#### REQUIRED ACTION
Please carry on the interview about religious congregations and their local surroundings, picking up after its last line.

#### TEXT PROVIDED
● ● ● ● ●

Q: How would you describe your research?
A: Both in Chicago and in Boston, I am interested in understanding the relationship between religious congregations and their local environments. Part of that is to understand what "local" means to them. Some congregations are parishes and relate primarily to their immediate surround and others are made up mainly of people who commute long distances. Others may be somewhere in between.
Q: How long have you been doing this work in Chicago and how has it been structured?
A: I started work in Chicago in 1992, at the University of Illinois at Chicago. That's the urban campus, the equivalent of UMass Boston. It has a strong urban studies program and a lot of interest in urban affairs, though it doesn't have much research or teaching in religion. Still, it was a good place for me to set up a research program. The Lilly Endowment was the funder and they provided a sufficiently large grant that I could have a team of researchers. That was important because I wanted to be able to look at the many dimensions of religion in the city, and that meant that I needed people at least who understood the various religions. I was able to hire people who were adherents to various religions, not only Protestant, Catholic and Jew but also Hindu and Muslim.
In the study, I decided to focus on congregations rather than on denominations, social service agencies or community-based organizations, because I think the congregation has always been the bedrock of the church and of all faith communities. It's even more so now than it was earlier in this century because there's more of what the sociologist Robert Wuthnow calls "the restructuring of American religion." This includes a devolution of authority and power to more local levels and more choice about where to go to church. People don't necessarily stay in the same denomination. The local church also has more autonomy from the denomination financially. Local churches send some of their money to the denomination, but some of it they send off to whatever good work they choose. They pick their own missionaries to support. So the congregation seemed to be the core of what I wanted to look at, and became the focus of my study in Chicago.
We selected congregations and did case studies. We ended up doing full, completed case studies of 50 congregations. Extensive interviews and data gathering go into the case studies. Going back to an earlier point, it's sometimes hard just to know what really counts as the local place or what is the setting, because you don't always know how far-flung your membership is. So we use computer-generated maps and plot where people are coming from. We also pay attention to how a church really takes account of its membership.
We did only field research for three years and then continued it for two more while we started writing books and articles out of the research. We published the one book, Public Religion, Urban Transformation, and we're at work on two more. One is a book for churches to use to be published by the Alban Institute and the other one is an academic book about the results of the work which will have a university press publisher. It will be primarily about the geography of religion in the changing city.
So my study was set up in Chicago on an interfaith basis. I didn't call it urban ministry, because ministry is a Christian term, mainly a Protestant term, even though that is in some respects what I have been doing all along. I am repeating the focus and methodology here in Boston, though on a smaller scale.
Q: What are some of the things you've discovered in your research so far?

● ● ● ● ●

#### PROVIDED INFORMATION
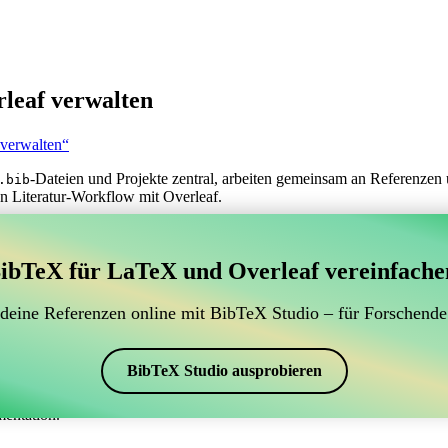
leaf verwalten
 verwalten“
-Dateien und Projekte zentral, arbeiten gemeinsam an Referenzen 
.bib
n Literatur-Workflow mit Overleaf.
erwaltung Ihrer BibTeX-Literaturangaben, das sich mit
ibTeX für LaTeX und Overleaf vereinfache
 zur Verwaltung Ihrer BibTeX-Literaturangaben, das sich mit Overleaf 
 Literaturverzeichnis in Overleaf zu verwalten, könnte CiteDrive genau
 deine Referenzen online mit BibTeX Studio – für Forschende
eaf-Projekt aktuell zu halten.
rschiedenen Stilen, einschließlich chicago, erstellen. Wenn Sie also nac
BibTeX Studio ausprobieren
mentation.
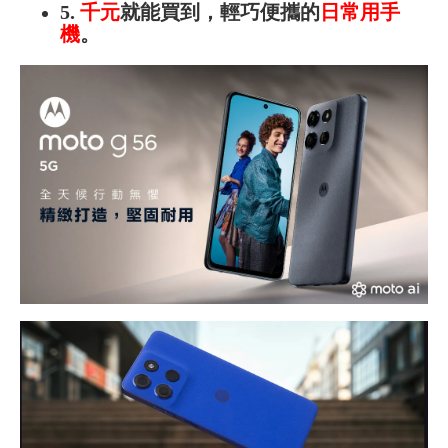
5.
千元
就能買到，輕巧便攜的
日常用手
機
。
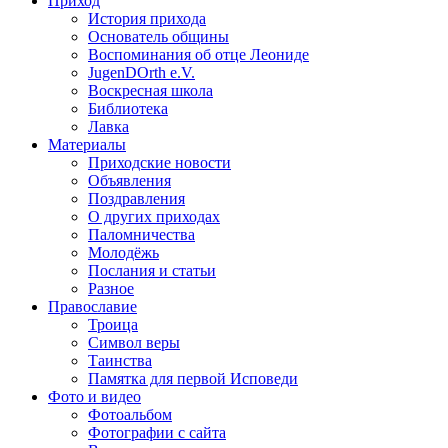
Приход
История прихода
Основатель общины
Воспоминания об отце Леониде
JugenDOrth e.V.
Воскресная школа
Библиотека
Лавка
Материалы
Приходские новости
Объявления
Поздравления
О других приходах
Паломничества
Молодёжь
Послания и статьи
Разное
Православие
Троица
Символ веры
Таинства
Памятка для первой Исповеди
Фото и видео
Фотоальбом
Фотографии с сайта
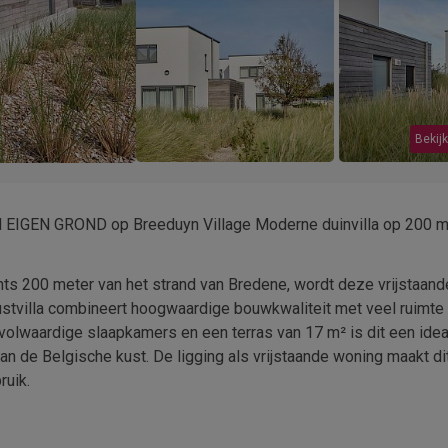
Bekijk
d EIGEN GROND op Breeduyn Village Moderne duinvilla op 200 m
chts 200 meter van het strand van Bredene, wordt deze vrijstaand
villa combineert hoogwaardige bouwkwaliteit met veel ruimte
 volwaardige slaapkamers en een terras van 17 m² is dit een idea
aan de Belgische kust. De ligging als vrijstaande woning maakt d
ruik.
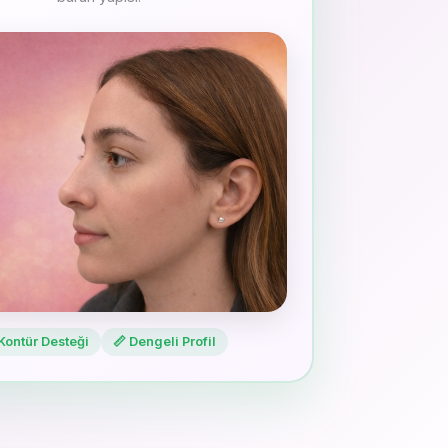
Kontür Desteği
📏 Dengeli Profil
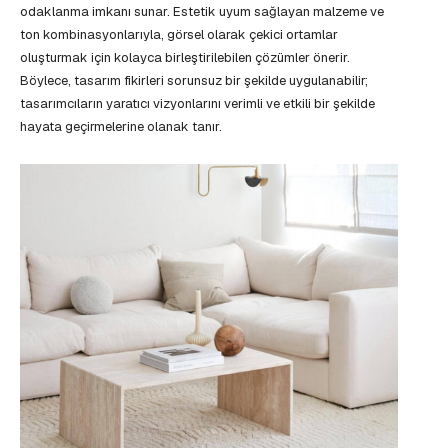
odaklanma imkanı sunar. Estetik uyum sağlayan malzeme ve
ton kombinasyonlarıyla, görsel olarak çekici ortamlar
oluşturmak için kolayca birleştirilebilen çözümler önerir.
Böylece, tasarım fikirleri sorunsuz bir şekilde uygulanabilir;
tasarımcıların yaratıcı vizyonlarını verimli ve etkili bir şekilde
hayata geçirmelerine olanak tanır.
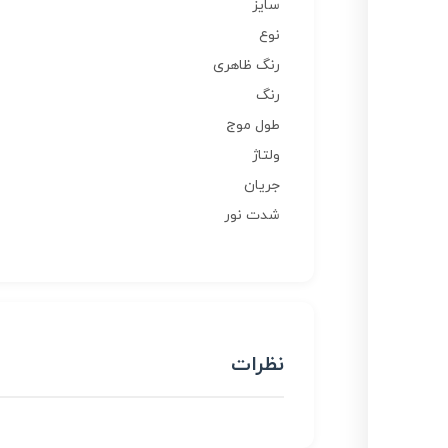
سایز
نوع
رنگ ظاهری
رنگ
طول موج
ولتاژ
جریان
شدت نور
نظرات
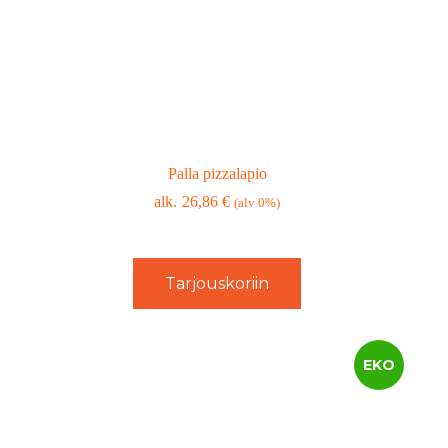
Palla pizzalapio
26,86
€
(alv 0%)
Tarjouskoriin
EKO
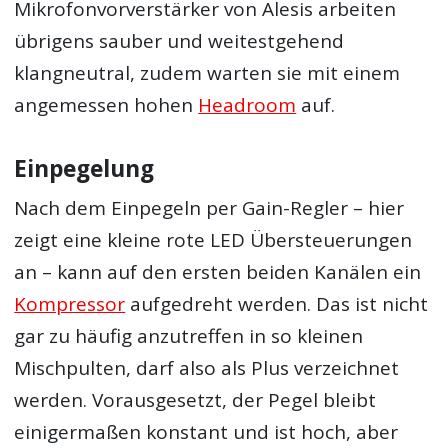
Mikrofonvorverstärker von Alesis arbeiten
übrigens sauber und weitestgehend
klangneutral, zudem warten sie mit einem
angemessen hohen
Headroom
auf.
Einpegelung
Nach dem Einpegeln per Gain-Regler – hier
zeigt eine kleine rote LED Übersteuerungen
an – kann auf den ersten beiden Kanälen ein
Kompressor
aufgedreht werden. Das ist nicht
gar zu häufig anzutreffen in so kleinen
Mischpulten, darf also als Plus verzeichnet
werden. Vorausgesetzt, der Pegel bleibt
einigermaßen konstant und ist hoch, aber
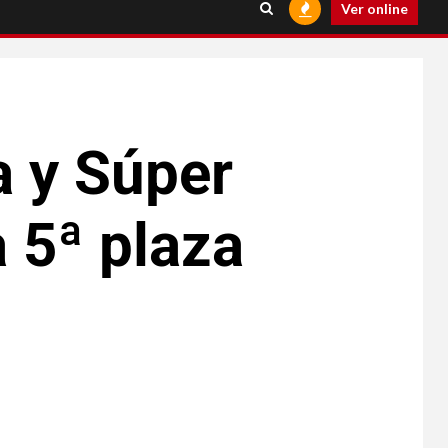
Ver online
a y Súper
 5ª plaza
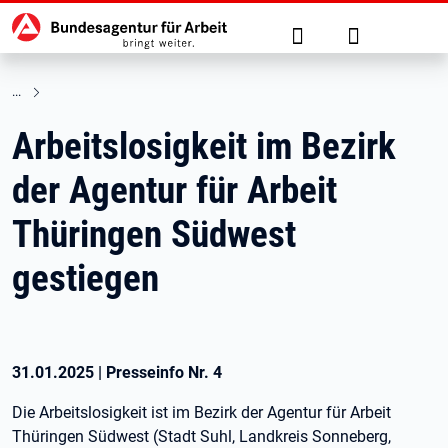
Hauptnavigation
zu den Hauptinhalten springen
Suche
Anmelden
Arbeitslosigkeit im Bezirk
der Agentur für Arbeit
Thüringen Südwest
gestiegen
31.01.2025
|
Presseinfo Nr.
4
Die Arbeitslosigkeit ist im Bezirk der Agentur für Arbeit
Thüringen Südwest (Stadt Suhl, Landkreis Sonneberg,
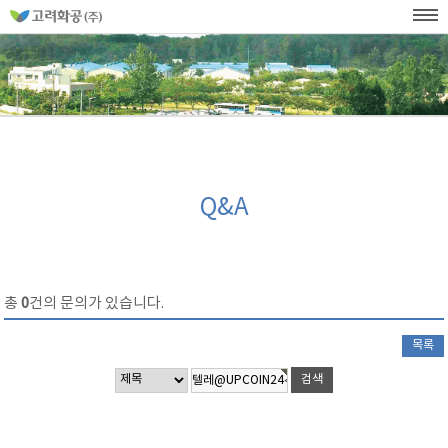
홈
페
이
KOR
ENG
SITEMAP
WEB발주
지
네
메
비
인
메
게
뉴
이
션
Q&A
총
0
건의 문의가 있습니다.
목록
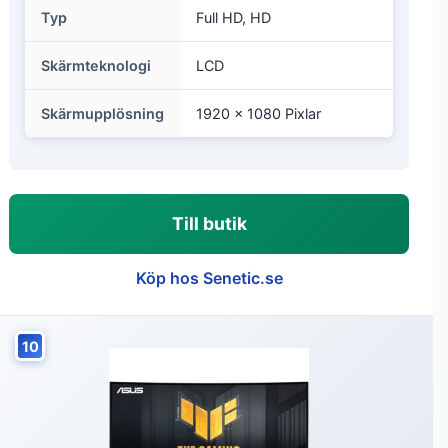
Typ
Full HD, HD
Skärmteknologi
LCD
Skärmupplösning
1920 x 1080 Pixlar
Till butik
Köp hos Senetic.se
10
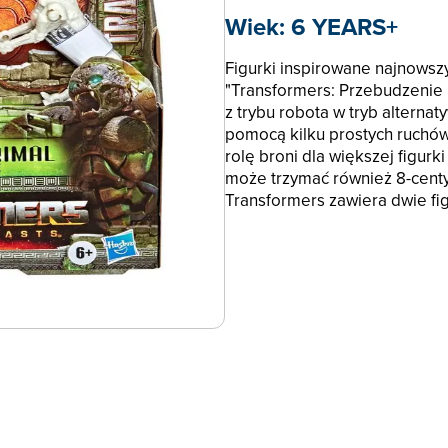
Wiek:
6 YEARS+
Figurki inspirowane najnowsz
"Transformers: Przebudzenie B
z trybu robota w tryb alterna
pomocą kilku prostych ruchów
rolę broni dla większej figurki
może trzymać również 8-cent
Transformers zawiera dwie fig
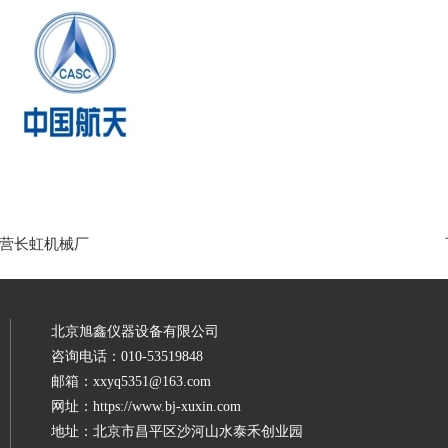
营长虹机械厂
北京旭鑫仪器设备有限公司
咨询电话：010-53519848
邮箱：xxyq5351@163.com
网址：https://www.bj-xuxin.com
地址：北京市昌平区沙河山水泰禾创业园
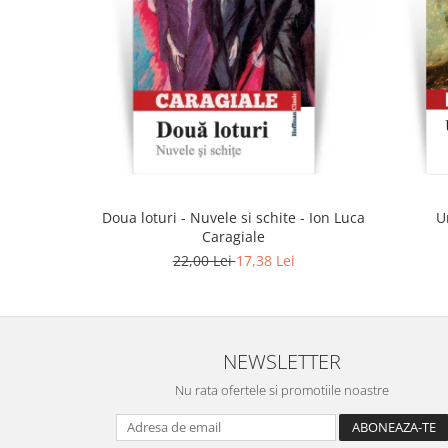
Doua loturi - Nuvele si schite - Ion Luca
U
Caragiale
22,00 Lei
17,38 Lei
NEWSLETTER
Nu rata ofertele si promotiile noastre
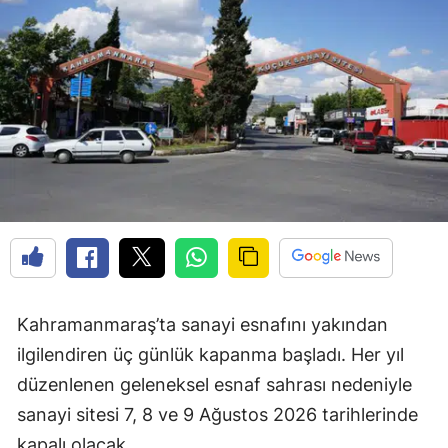
Kahramanmaraş’ta sanayi esnafını yakından
ilgilendiren üç günlük kapanma başladı. Her yıl
düzenlenen geleneksel esnaf sahrası nedeniyle
sanayi sitesi 7, 8 ve 9 Ağustos 2026 tarihlerinde
kapalı olacak.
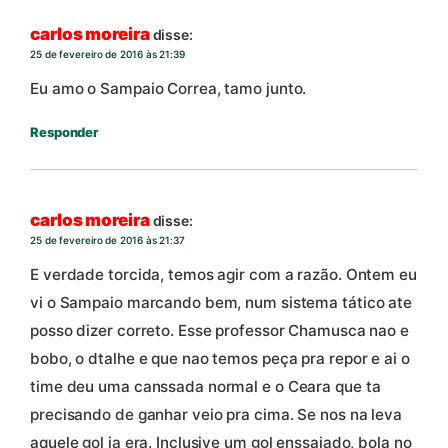
carlos moreira
disse:
25 de fevereiro de 2016 às 21:39
Eu amo o Sampaio Correa, tamo junto.
Responder
carlos moreira
disse:
25 de fevereiro de 2016 às 21:37
E verdade torcida, temos agir com a razão. Ontem eu
vi o Sampaio marcando bem, num sistema tático ate
posso dizer correto. Esse professor Chamusca nao e
bobo, o dtalhe e que nao temos peça pra repor e ai o
time deu uma canssada normal e o Ceara que ta
precisando de ganhar veio pra cima. Se nos na leva
aquele gol ja era. Inclusive um gol enssaiado, bola no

● ● ● ● ●

#### RESPONSE BOX
A: Congregations are becoming more likely to be based on a commuter constituency and the old-fashioned local neighborhood parish type of church is increasingly rare. Now some churches are making a point of devoting themselves to being a local or neighborhood church, going against the trend.
This shift has implications. For instance, one piece that I'm working on right now for the new book is called "the urban geography of religion and race." I'm trying to sort out how the difference between a parish church and a commuter church affects what they can do and are likely to do about the issue of race. One thing I've found out is that, in our study at least, most of the multiracial churches are multiracial as parish churches. They are in multiracial neighborhoods. And in our study, we found that not very many people commute to be part of a multiracial church. They commute to be in essentially a homogeneous church. But there are a growing number of exceptions, where a church is a commuter church but is committing itself to being attractive to and incorporating people of different races. Of course, given the segregation of the city, there's more potential to be multiracial if commuter churches are multiracial, but it takes investment because people have to choose to be part of that church. It doesn't just come as a consequence of the space.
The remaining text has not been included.